───── PASSAGE SHOWN

# Presenting SHR Vermilion Dash Rip Rock JH



## sniper john (Jun 17, 2010)

As I continue to help Dash blaze a trail into areas few Vizlas have gone. Dash this season has gone 4 for 4 on his HRC/UKC Started Hunting Retriever Tests. As usual, he was the only Vizsla on the grounds. Today he titled SHR at the lone Star HRC club retriever hunt test near Bonham Texas. A tradition for a title pass, I was honored to get wet. I can't brag too much though. It was close and could have gone either way. Today thanks to Dash, it was one of the most stressful hunt tests I have run. Dash was having an off day and really tested me. At times I am sure we were entertaining for the the Judges and anyone watching. I know it was entertaining for my Wife. But somehow that duck always got to my hand. Sometimes with a looooong step. But he passed. The gunner did great. He knew exactly what I was wanting when I asked him to stand on my left while I heeled Dash on my right instead of my usual left. Which was for the gunner to get close to me and the water to help keep Dash from cheating the bank on that particular retrieve. Ended up being a pretty good day.


----------



## einspänner (Sep 8, 2012)

wow! Great work you two. He's only the second to title, right? 

Love the 2nd to last pic. So cheeky!


----------



## sniper john (Jun 17, 2010)

No, Vizslas have been able to run HRC/UKC for a long time. There are probaby a few Vizslas our there with UKC retriever titles, though I really don't know. II think there is only one or two, maybe three JHR Junior Hunting Retriever Vizslas in AKC still due to them only having been allowed to run in it for a couple years now. I guess what would be an Uncle to Dash was the first ever Vizlsa to obtain a JHR title. Dash only has one AKC pass and I doubt I will be able to get him the three more he needs this spring, but if not, I should have him ready for it in the early Fall.


----------



## einspänner (Sep 8, 2012)

Oh ok. It's late and I'm not thinking clearly. I _was_ thinking of the AKC stuff and Adele's dog. I knew Dash was related.


----------



## texasred (Jan 29, 2012)

Congratulations again, to you and Dash. 
Ya'll have accomplished a lot together, in a short period of time.


----------



## mswhipple (Mar 7, 2011)

Congratulations!! What a handsome and clever boy Dash is!! ;D ;D ;D


----------



## Iwantavizsla (Apr 15, 2014)

What a name


----------



## R E McCraith (Nov 24, 2011)

SJ - will look into this type of test in our area 4 PIKE - thank you - the majority of feathers in PIKE's mouth is from Doves & Ducks - stay & mark drives him crazy - but if first out of the blind he will beat a Lab 2 the bird - took 2yrs 4 PIKE to swim like a Lab - LOL - on bumper drills - PIKE is at his best on blind retreives - makes me and him work harder - it's always been a matter of TRUST !!!!!!!!


----------

──────────

TO-DO ITEM A:
Answer these questions about the forum thread on Dash:
(i) Near which town was the Lone Star HRC club retriever hunt test held?
(ii) How many AKC passes does Dash have so far?
(iii) From which birds do most of the feathers in PIKE's mouth come?

───── EXERCISE MATERIAL

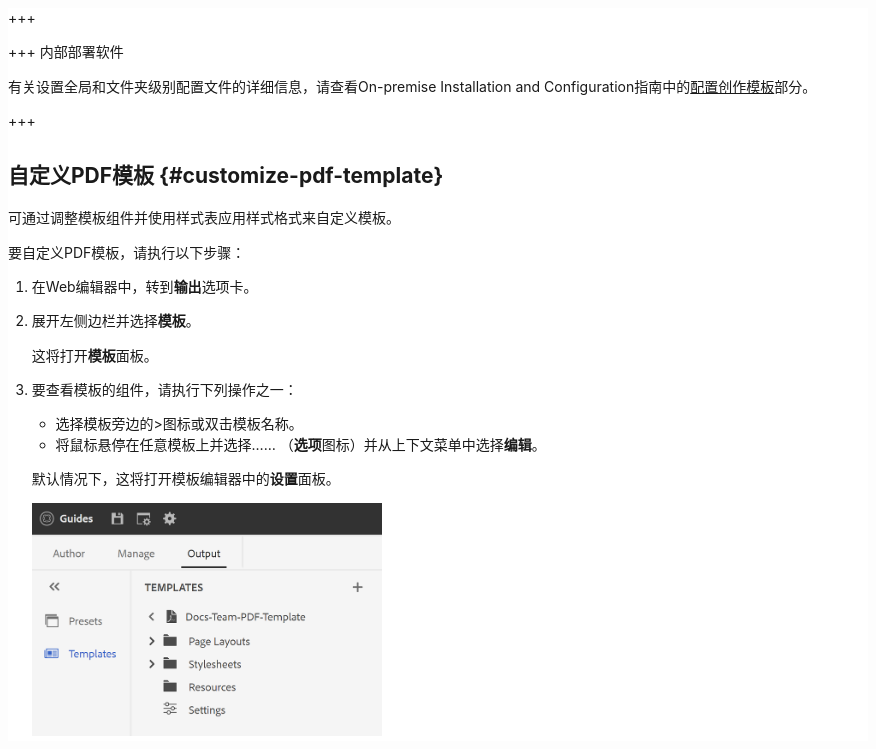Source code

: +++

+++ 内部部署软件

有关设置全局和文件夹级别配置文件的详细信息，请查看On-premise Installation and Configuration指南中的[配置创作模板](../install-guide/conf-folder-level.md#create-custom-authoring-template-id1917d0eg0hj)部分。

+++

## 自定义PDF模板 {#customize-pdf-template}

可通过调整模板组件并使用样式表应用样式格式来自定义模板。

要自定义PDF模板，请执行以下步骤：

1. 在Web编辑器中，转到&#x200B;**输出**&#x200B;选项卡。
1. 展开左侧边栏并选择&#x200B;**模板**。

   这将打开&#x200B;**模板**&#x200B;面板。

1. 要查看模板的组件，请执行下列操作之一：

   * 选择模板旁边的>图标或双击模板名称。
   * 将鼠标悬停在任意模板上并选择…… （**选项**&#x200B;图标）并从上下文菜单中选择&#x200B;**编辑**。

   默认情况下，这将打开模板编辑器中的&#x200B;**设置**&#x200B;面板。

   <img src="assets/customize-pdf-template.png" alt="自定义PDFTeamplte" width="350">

──────────
───── EXERCISE MATERIAL

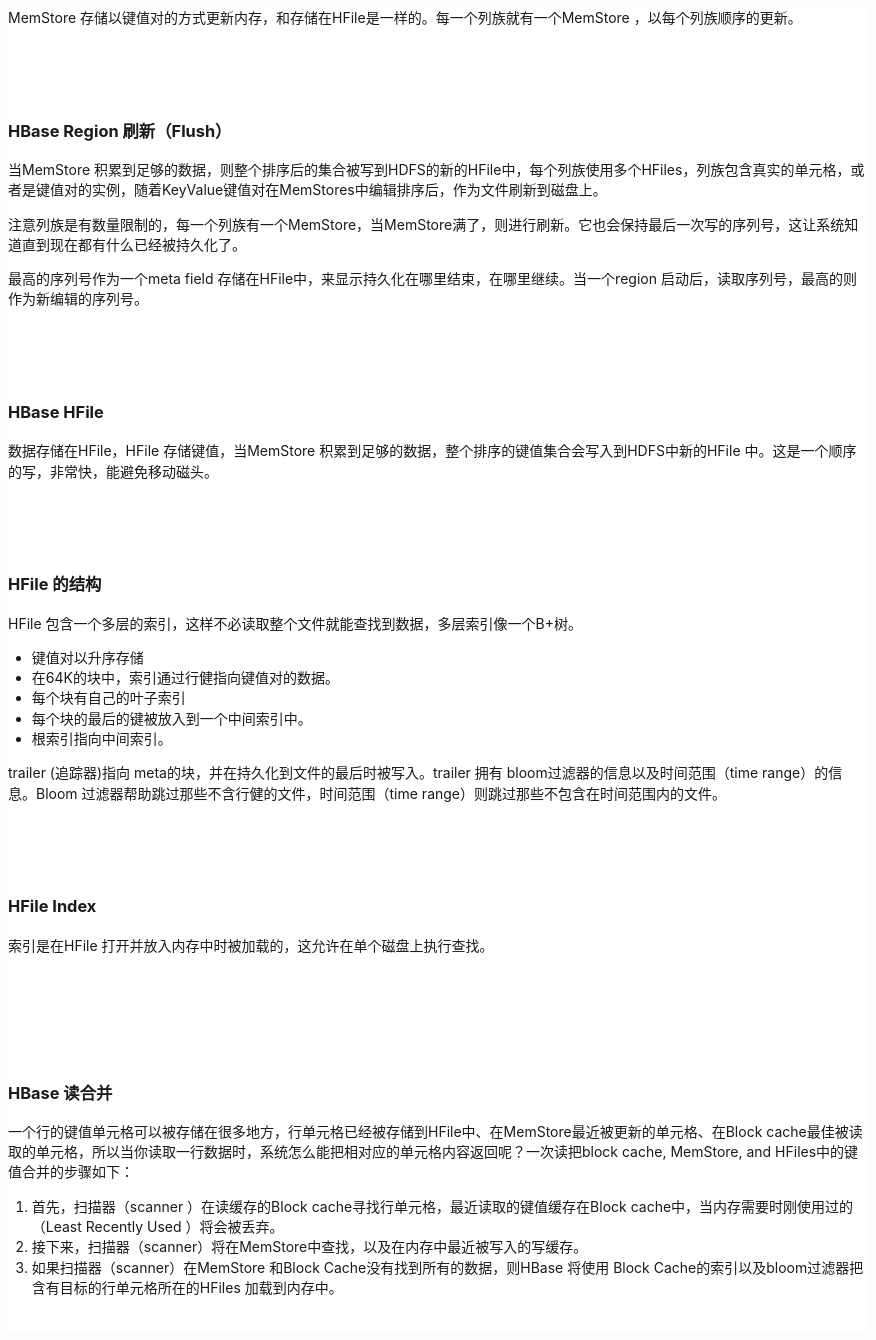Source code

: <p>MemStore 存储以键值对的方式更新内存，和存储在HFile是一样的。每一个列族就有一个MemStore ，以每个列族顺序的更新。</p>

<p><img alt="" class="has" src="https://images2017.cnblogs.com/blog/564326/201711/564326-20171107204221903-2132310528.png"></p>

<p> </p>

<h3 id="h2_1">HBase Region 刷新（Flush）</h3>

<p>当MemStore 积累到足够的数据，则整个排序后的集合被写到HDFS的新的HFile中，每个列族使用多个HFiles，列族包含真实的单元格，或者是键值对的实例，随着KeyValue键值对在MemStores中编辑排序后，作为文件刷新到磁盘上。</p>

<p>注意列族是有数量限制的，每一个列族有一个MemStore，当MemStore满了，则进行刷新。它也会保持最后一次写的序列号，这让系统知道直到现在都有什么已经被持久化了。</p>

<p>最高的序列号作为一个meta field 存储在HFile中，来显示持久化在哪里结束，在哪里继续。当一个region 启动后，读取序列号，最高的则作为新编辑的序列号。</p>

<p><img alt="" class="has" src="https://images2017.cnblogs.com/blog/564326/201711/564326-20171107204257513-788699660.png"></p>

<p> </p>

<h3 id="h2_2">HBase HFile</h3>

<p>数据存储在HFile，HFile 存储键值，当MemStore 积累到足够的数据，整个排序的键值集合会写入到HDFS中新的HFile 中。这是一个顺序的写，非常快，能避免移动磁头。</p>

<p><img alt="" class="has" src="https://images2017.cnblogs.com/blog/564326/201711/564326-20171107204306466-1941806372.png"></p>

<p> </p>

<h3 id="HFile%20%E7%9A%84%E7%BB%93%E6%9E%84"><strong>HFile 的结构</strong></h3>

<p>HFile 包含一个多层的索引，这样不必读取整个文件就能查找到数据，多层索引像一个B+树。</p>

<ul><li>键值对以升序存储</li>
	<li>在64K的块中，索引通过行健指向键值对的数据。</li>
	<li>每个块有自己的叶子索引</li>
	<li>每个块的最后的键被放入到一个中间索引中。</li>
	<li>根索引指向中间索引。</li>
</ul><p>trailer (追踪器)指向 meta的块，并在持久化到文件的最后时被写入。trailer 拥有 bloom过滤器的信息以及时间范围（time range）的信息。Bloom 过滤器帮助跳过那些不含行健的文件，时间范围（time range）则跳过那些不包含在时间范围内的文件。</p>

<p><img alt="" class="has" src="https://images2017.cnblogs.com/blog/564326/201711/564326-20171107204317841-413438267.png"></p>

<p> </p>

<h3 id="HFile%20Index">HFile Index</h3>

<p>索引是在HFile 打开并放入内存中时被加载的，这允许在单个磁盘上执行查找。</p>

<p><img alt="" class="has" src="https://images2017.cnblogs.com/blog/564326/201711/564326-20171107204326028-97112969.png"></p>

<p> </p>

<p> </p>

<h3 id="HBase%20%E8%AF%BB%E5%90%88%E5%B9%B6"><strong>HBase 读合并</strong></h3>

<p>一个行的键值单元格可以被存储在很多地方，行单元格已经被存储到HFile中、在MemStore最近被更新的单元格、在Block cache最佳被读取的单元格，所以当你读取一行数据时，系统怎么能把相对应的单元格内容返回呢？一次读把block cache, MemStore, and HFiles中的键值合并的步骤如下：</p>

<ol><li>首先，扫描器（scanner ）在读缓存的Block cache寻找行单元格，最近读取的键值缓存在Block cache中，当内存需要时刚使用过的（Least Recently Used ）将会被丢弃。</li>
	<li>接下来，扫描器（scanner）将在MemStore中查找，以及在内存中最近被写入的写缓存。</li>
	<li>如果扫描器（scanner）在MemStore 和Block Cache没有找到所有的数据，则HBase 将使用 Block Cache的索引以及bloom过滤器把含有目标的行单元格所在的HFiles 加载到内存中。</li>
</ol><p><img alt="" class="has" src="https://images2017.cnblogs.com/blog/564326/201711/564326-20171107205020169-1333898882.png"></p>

──────────
───── EXERCISE MATERIAL

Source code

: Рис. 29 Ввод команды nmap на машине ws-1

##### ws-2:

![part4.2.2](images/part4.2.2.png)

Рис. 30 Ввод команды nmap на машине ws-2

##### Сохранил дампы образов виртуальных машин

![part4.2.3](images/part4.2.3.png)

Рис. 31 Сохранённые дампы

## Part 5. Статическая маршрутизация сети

──────────

TO-DO ITEM B: In the entries, edit everything from the line containing "<ul><li>键值对以升序存储</li>" down to the line containing "MemStore, and HFiles中的键值合并的步骤如下：</p>", replacing "trailer" with "file trailer" and leaving everything else unchanged. Give only those lines.

EXERCISE RESPONSE A:
(i) Bonham, Texas
(ii) One
(iii) Doves and ducks

EXERCISE RESPONSE B:
<ul><li>键值对以升序存储</li>
	<li>在64K的块中，索引通过行健指向键值对的数据。</li>
	<li>每个块有自己的叶子索引</li>
	<li>每个块的最后的键被放入到一个中间索引中。</li>
	<li>根索引指向中间索引。</li>
</ul><p>file trailer (追踪器)指向 meta的块，并在持久化到文件的最后时被写入。file trailer 拥有 bloom过滤器的信息以及时间范围（time range）的信息。Bloom 过滤器帮助跳过那些不含行健的文件，时间范围（time range）则跳过那些不包含在时间范围内的文件。</p>

<p><img alt="" class="has" src="https://images2017.cnblogs.com/blog/564326/201711/564326-20171107204317841-413438267.png"></p>

<p> </p>

<h3 id="HFile%20Index">HFile Index</h3>

<p>索引是在HFile 打开并放入内存中时被加载的，这允许在单个磁盘上执行查找。</p>

<p><img alt="" class="has" src="https://images2017.cnblogs.com/blog/564326/201711/564326-20171107204326028-97112969.png"></p>

<p> </p>

<p> </p>

<h3 id="HBase%20%E8%AF%BB%E5%90%88%E5%B9%B6"><strong>HBase 读合并</strong></h3>

<p>一个行的键值单元格可以被存储在很多地方，行单元格已经被存储到HFile中、在MemStore最近被更新的单元格、在Block cache最佳被读取的单元格，所以当你读取一行数据时，系统怎么能把相对应的单元格内容返回呢？一次读把block cache, MemStore, and HFiles中的键值合并的步骤如下：</p>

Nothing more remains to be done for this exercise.